Thursday, October 4, 2007

Dulce de Leche

I love dulce de leche. Love, love, love it. I have ever since I had it at Marini's Empanada House in Houston's Montrose back in the '70's. Which was, by the way, a horrifying neighborhood to be in as a young gay teen. The clones were out in force and, because they were the only gays you ever saw or heard of, the inescapable conclusion was, "Oh my god, I'm going to have to be like that when I grow up." Ahem. Anyway, those empanadas were worth it.

Teen trauma aside, here's the recipe, which I received from a secret agent raised in Argentina (no lie!):

DULCE DE LECHE

1 can sweetened condensed milk

Place in stock pot, cover with water and boil for 5 hours. Periodically add water to keep the level above the top of the can. Remove can from water (with tongs, of course) and let cool. Open can and stir to get a smooth, creamy consistency.
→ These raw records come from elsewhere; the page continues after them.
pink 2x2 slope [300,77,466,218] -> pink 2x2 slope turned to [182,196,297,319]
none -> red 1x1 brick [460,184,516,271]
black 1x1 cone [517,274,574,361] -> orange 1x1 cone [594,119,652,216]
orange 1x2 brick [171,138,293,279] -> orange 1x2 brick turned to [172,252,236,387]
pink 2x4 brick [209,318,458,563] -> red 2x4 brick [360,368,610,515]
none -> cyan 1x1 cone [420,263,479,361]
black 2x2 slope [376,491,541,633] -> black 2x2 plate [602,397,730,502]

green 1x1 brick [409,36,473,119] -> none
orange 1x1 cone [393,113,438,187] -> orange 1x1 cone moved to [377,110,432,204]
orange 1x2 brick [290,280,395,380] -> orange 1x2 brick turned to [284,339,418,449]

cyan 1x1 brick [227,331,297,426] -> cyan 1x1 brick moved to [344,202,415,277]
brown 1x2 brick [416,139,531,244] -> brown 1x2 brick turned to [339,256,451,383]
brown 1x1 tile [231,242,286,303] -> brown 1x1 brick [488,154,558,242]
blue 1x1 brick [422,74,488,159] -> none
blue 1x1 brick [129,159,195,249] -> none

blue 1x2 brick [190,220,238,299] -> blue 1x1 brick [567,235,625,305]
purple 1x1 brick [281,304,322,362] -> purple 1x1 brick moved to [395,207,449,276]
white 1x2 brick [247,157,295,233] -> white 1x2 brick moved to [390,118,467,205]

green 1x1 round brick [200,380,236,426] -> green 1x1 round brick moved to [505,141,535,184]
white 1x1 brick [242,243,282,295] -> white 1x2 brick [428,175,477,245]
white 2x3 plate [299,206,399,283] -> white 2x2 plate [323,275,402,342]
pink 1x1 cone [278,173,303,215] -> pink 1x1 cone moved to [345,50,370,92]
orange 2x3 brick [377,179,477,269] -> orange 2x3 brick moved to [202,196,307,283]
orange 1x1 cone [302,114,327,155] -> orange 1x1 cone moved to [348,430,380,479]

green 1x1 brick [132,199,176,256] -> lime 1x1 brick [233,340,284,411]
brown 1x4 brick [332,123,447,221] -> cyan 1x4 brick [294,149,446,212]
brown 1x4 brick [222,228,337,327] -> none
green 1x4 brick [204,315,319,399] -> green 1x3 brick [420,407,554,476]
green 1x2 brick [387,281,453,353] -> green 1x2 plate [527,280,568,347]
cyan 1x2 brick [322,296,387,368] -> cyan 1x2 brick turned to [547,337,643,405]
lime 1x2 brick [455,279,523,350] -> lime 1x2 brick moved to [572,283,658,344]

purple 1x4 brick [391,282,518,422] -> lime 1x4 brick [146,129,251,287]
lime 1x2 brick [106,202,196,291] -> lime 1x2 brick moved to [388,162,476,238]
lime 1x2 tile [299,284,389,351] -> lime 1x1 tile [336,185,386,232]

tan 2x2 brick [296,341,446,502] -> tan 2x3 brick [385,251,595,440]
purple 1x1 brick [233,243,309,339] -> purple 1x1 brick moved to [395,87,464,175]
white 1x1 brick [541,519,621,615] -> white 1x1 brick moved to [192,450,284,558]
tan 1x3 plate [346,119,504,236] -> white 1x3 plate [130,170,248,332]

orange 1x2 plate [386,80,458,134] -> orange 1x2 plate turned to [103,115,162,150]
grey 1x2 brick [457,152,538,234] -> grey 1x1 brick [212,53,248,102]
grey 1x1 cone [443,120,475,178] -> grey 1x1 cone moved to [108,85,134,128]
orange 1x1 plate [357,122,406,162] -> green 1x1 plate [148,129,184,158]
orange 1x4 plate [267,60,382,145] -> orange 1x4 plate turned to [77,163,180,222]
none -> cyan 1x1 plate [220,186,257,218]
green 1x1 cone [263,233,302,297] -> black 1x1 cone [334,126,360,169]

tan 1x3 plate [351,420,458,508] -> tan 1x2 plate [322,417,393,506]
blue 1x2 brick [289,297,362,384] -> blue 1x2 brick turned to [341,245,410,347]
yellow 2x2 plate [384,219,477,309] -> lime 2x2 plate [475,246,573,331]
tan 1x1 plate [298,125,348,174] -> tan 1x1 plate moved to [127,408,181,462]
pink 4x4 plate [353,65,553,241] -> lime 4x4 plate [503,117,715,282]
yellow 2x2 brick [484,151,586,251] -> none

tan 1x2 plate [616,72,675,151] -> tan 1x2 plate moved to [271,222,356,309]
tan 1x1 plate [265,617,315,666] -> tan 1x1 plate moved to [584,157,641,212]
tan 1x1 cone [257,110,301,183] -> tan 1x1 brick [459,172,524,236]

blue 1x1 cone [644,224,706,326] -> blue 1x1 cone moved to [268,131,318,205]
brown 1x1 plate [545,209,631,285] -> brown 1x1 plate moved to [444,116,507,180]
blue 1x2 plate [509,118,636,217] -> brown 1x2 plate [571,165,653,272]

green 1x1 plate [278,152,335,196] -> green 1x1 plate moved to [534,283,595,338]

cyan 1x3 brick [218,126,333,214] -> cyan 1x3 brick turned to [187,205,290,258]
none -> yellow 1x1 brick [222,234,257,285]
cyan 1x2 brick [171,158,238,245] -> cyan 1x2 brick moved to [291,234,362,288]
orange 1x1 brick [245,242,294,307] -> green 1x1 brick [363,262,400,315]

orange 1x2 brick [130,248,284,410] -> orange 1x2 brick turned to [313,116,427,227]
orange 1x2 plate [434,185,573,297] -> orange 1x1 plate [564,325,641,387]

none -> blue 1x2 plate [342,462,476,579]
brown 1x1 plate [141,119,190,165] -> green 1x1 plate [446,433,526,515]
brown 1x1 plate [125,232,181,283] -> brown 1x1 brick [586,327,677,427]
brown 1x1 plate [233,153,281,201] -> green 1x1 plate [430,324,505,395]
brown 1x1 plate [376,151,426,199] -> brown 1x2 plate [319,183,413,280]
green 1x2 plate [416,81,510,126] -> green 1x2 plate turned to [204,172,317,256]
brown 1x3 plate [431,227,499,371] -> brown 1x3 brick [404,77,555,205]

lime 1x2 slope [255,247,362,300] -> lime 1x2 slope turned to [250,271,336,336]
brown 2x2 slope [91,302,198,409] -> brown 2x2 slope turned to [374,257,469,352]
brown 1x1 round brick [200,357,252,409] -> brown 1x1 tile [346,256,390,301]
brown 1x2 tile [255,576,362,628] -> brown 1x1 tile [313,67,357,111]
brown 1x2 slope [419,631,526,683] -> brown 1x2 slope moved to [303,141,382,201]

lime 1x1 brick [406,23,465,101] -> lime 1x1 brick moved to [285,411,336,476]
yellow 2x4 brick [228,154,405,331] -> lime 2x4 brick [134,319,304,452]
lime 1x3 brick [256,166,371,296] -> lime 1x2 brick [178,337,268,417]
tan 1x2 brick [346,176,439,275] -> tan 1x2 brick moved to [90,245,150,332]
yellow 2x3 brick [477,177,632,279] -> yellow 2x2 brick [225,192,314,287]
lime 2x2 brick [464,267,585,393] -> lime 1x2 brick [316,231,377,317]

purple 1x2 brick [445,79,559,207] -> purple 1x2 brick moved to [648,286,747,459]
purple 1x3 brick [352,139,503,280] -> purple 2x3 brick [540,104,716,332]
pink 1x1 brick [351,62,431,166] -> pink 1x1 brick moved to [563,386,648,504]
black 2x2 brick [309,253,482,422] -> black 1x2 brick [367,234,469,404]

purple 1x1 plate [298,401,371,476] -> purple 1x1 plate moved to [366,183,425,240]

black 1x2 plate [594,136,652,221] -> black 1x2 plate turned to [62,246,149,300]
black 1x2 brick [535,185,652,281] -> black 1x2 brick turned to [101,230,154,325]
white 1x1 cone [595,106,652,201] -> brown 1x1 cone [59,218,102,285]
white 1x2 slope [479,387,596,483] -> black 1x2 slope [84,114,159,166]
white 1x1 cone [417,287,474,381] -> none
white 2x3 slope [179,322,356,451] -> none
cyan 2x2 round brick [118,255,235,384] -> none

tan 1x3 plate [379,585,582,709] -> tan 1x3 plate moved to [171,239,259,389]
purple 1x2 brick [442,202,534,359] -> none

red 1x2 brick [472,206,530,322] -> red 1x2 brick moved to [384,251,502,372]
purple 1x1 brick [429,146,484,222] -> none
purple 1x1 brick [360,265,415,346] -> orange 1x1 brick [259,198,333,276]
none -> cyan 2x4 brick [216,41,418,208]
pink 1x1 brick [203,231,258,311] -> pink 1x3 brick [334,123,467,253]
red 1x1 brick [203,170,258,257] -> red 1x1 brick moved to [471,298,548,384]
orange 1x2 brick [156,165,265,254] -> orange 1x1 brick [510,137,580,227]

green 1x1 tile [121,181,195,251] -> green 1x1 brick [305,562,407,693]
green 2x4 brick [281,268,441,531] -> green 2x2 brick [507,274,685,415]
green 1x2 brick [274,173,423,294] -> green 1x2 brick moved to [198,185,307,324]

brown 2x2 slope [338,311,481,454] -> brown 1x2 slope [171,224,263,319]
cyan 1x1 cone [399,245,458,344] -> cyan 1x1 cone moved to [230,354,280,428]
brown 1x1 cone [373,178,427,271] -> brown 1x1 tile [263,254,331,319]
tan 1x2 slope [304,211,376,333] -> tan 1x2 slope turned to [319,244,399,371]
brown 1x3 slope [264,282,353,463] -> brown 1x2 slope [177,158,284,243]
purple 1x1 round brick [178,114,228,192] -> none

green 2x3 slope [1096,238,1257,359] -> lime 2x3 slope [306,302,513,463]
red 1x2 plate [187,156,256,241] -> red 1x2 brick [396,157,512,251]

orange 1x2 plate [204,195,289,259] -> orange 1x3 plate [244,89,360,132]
That's it. Essentially, boil the can for 5 hours. It seems that the can acts as a double boiler, carmelizing the milk and sugar without burning. I mentioned this method once to a friend who was a pastry chef and she had never heard of it. In her kitchens, they would use a real double boiler and have to stir it all day in the kitchen.

Even better - because the can is sealed airtight, you can put it on the shelf. I make it 4 cans at a time and save the ones I don't need for a recipe right away. Also, if you're really craving something sweet, you can eat it with a spoon.

I made this because a) I just received a new deep stock pot from my dad and stepmother for my birthday (the deeper pot means I don't have to check the water level as often) and b) I'm going to need it for the most awesome cake ever.